# First range trip w/ new Trijicons



## IntegraGSR (Nov 6, 2007)

I got the night sights installed on my 17 today in classic homebrewed fashion. Well, not really home, I used the hydraulic press at work:mrgreen: It was a bit of a pain in the ass getting the new rear sight in, but it beats the hell out of buying a sight tool that will probably never get used again. I headed to the range after work and put another 200 down the pipe. I definately like these sights better than the stock Glock setup. I never really cared for the U shaped line on the rear, and I really like the 3 dot better. Trijicons are a good buy if you're considering night sights! :smt023


----------



## Shipwreck (Jan 26, 2006)

:smt023:smt023:smt023

I had Trijicons on a 1911 back in the 1990s. Very nice!


----------



## Glockamania® (Dec 21, 2006)

My G35 came with Trijicons and love them.

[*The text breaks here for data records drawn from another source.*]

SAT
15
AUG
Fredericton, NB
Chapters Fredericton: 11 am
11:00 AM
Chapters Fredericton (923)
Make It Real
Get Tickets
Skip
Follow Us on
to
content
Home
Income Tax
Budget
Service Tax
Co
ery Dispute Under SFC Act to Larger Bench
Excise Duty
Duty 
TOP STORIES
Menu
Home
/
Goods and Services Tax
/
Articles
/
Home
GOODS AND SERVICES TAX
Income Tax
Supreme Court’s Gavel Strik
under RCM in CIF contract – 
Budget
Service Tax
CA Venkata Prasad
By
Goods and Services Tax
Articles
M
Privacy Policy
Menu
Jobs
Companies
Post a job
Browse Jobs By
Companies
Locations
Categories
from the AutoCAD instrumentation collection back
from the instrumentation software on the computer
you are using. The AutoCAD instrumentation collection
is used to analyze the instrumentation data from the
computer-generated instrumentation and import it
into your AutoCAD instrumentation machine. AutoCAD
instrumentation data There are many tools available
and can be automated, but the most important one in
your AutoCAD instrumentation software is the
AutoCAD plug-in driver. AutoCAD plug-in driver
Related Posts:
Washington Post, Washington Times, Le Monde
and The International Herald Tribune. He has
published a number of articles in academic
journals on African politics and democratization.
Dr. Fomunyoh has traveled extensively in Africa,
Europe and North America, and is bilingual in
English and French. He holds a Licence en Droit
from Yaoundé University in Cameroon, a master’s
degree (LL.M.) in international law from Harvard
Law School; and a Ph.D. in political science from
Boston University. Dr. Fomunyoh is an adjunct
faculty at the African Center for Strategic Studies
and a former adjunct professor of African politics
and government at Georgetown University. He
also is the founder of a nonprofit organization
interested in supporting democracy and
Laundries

Too bad for my G23 that has the stock plastic ones...they dent easy.:smt076


----------



## Ram Rod (Jan 16, 2008)

I have Trijicons on two, Meprolights on one, and survive with the factory plastic sights on my EDC for now. All of my aftermarket night sights work well for me, and in most situations do better than factory plastic or adjustable sights.


----------